Items from a data source -

◇ ◇ ◇ ◇

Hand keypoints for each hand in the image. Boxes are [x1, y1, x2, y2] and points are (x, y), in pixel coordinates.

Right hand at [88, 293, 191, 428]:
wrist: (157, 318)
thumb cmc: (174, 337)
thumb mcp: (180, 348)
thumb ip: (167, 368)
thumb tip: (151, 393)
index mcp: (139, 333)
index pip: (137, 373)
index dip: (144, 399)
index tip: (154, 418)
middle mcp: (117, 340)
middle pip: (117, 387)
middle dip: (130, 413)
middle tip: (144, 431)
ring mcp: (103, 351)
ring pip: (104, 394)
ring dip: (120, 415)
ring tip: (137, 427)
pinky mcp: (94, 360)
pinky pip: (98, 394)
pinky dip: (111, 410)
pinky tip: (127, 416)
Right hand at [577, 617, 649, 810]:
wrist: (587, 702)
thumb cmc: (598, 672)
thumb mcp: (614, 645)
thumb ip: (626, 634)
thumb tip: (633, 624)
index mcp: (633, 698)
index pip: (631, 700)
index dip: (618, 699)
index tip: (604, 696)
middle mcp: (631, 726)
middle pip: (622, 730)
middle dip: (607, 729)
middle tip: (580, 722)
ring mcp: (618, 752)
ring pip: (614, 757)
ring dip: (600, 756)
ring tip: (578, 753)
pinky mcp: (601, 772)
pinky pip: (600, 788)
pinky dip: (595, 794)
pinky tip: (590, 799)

◇ ◇ ◇ ◇

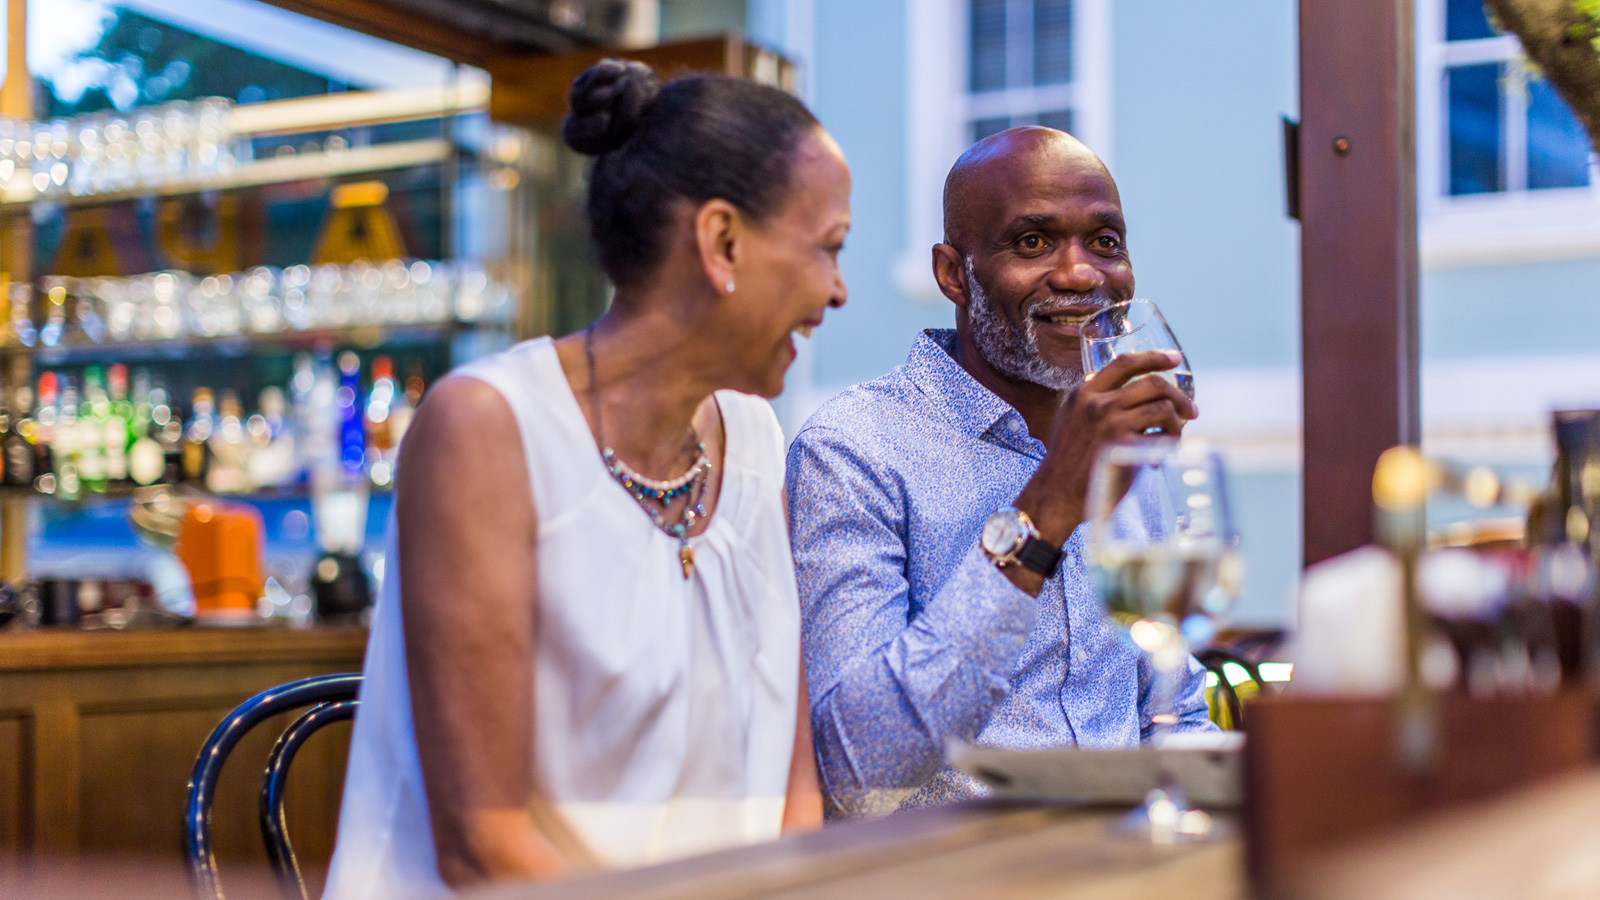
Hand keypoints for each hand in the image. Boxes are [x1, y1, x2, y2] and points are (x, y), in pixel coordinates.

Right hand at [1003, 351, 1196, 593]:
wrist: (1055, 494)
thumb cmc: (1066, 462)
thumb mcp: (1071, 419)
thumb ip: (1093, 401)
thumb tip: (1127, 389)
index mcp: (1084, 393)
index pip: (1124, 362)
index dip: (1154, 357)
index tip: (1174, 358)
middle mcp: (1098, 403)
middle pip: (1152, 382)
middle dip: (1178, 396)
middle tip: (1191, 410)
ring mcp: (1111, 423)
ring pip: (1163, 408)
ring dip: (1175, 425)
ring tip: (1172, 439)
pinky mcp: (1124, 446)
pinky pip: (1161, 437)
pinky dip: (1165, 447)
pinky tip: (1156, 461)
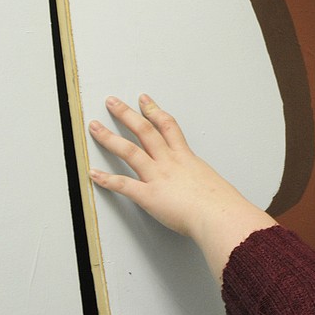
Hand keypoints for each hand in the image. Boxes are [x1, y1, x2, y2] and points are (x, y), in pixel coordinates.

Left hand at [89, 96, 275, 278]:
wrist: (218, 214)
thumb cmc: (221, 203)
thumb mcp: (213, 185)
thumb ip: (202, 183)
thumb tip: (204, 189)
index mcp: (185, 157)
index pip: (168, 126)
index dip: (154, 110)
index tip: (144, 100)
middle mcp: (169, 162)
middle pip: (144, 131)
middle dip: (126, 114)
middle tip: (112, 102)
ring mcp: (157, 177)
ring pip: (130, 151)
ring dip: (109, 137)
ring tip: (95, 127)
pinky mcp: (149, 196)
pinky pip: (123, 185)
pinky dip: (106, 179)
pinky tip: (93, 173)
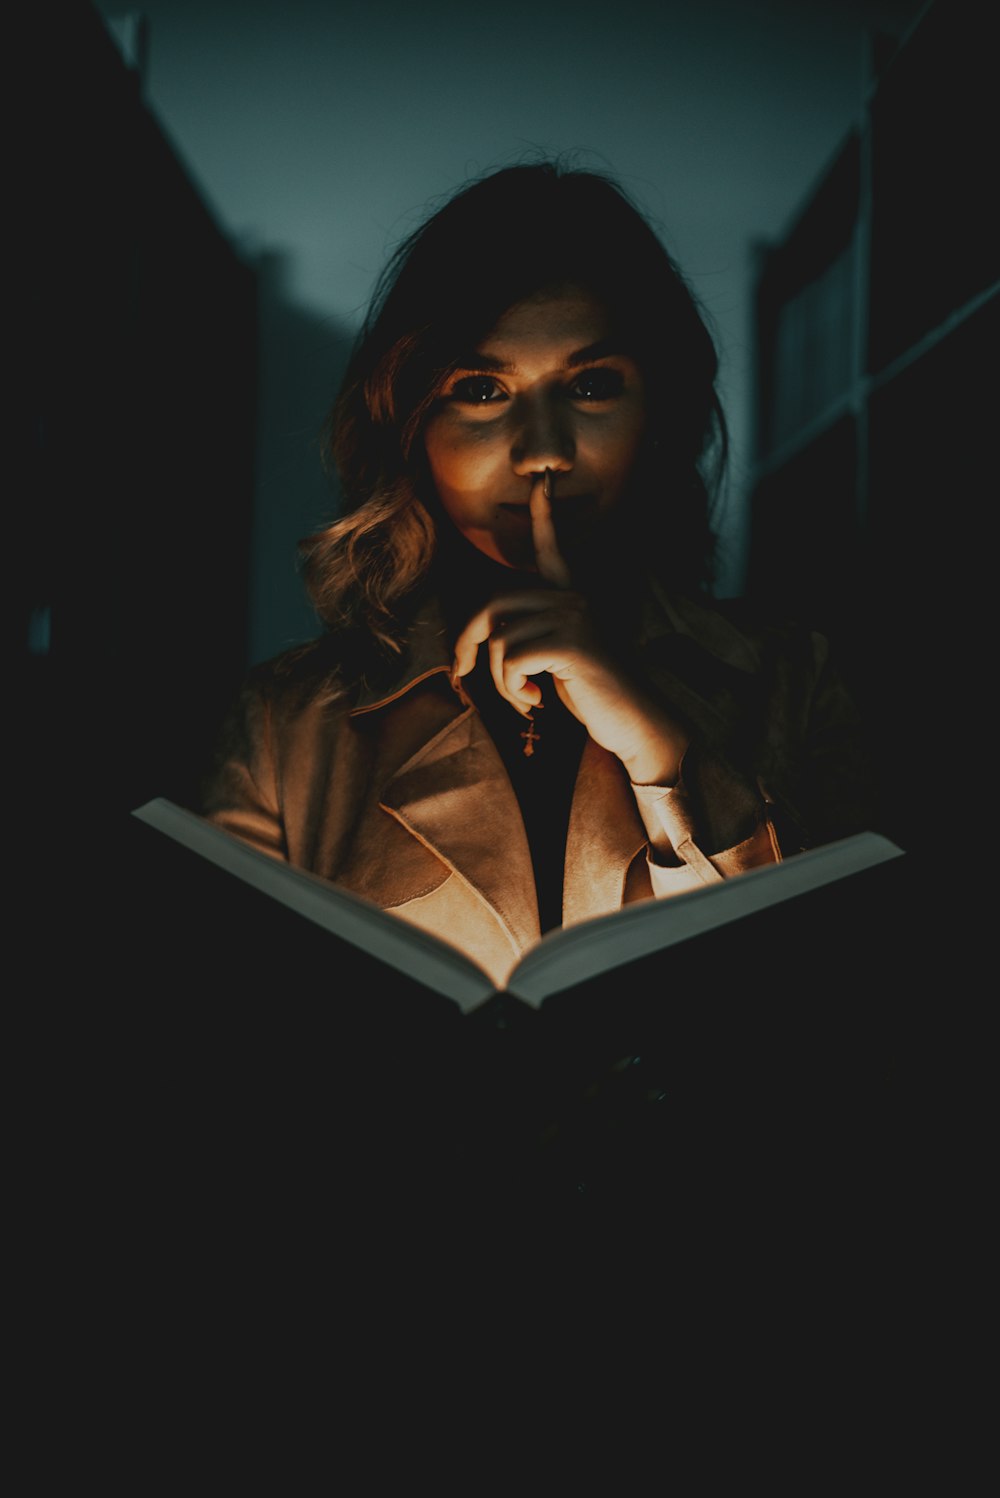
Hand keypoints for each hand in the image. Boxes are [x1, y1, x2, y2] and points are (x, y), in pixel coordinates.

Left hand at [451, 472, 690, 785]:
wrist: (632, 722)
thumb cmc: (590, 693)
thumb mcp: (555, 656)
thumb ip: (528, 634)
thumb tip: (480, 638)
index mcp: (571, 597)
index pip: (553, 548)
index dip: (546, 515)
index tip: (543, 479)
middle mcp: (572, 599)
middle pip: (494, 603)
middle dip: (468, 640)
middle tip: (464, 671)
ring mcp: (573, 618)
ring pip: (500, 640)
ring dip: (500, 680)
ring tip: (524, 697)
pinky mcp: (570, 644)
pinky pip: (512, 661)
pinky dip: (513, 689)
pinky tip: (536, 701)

◇ ◇ ◇ ◇

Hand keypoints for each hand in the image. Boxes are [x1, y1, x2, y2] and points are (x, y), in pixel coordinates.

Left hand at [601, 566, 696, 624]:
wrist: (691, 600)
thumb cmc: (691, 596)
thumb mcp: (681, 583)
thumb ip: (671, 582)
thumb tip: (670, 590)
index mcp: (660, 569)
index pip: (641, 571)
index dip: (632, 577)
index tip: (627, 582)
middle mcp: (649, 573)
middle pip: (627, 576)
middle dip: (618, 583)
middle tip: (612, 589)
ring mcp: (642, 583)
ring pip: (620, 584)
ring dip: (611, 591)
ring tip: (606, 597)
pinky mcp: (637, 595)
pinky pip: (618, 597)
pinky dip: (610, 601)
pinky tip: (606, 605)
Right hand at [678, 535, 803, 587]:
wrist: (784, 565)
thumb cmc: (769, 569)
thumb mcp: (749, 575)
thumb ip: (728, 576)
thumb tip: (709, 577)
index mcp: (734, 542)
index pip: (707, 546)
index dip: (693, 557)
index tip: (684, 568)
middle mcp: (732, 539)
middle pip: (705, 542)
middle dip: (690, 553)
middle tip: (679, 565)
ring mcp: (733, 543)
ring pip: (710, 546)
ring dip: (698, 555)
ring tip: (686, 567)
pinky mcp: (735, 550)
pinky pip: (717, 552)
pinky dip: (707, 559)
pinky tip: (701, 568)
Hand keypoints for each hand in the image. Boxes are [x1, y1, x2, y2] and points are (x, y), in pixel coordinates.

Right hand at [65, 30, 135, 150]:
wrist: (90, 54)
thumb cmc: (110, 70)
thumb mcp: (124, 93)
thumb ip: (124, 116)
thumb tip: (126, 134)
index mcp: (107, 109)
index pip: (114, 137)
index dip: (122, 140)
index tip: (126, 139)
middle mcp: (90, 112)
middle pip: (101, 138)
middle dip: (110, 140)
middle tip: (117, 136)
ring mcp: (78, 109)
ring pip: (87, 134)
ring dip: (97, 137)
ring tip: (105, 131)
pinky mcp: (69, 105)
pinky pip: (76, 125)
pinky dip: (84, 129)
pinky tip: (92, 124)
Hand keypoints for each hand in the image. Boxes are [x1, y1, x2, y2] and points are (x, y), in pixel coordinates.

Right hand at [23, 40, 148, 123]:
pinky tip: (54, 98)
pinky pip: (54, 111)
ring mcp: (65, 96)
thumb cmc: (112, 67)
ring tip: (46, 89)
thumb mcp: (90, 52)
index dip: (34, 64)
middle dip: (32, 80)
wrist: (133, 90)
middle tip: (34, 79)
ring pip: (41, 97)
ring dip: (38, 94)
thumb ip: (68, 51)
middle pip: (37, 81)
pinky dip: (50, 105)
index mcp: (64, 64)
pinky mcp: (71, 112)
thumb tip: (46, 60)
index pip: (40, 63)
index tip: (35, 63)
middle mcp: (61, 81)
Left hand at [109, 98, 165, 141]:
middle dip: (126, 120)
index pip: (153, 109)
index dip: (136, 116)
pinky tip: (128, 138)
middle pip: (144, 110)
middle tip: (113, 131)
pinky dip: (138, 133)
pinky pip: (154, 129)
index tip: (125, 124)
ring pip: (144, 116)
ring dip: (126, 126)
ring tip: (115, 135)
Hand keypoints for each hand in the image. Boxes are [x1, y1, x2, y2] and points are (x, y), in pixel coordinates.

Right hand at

◇ ◇ ◇ ◇

BRIEF -
Whenever the word "Left" shows up in a line of the entries, list that line.

RESULT OF THIS TASK -
Left hand at [89, 96, 275, 278]:
Left hand at [451, 472, 690, 785]:
Left hand at [601, 566, 696, 624]:
Left hand at [109, 98, 165, 141]:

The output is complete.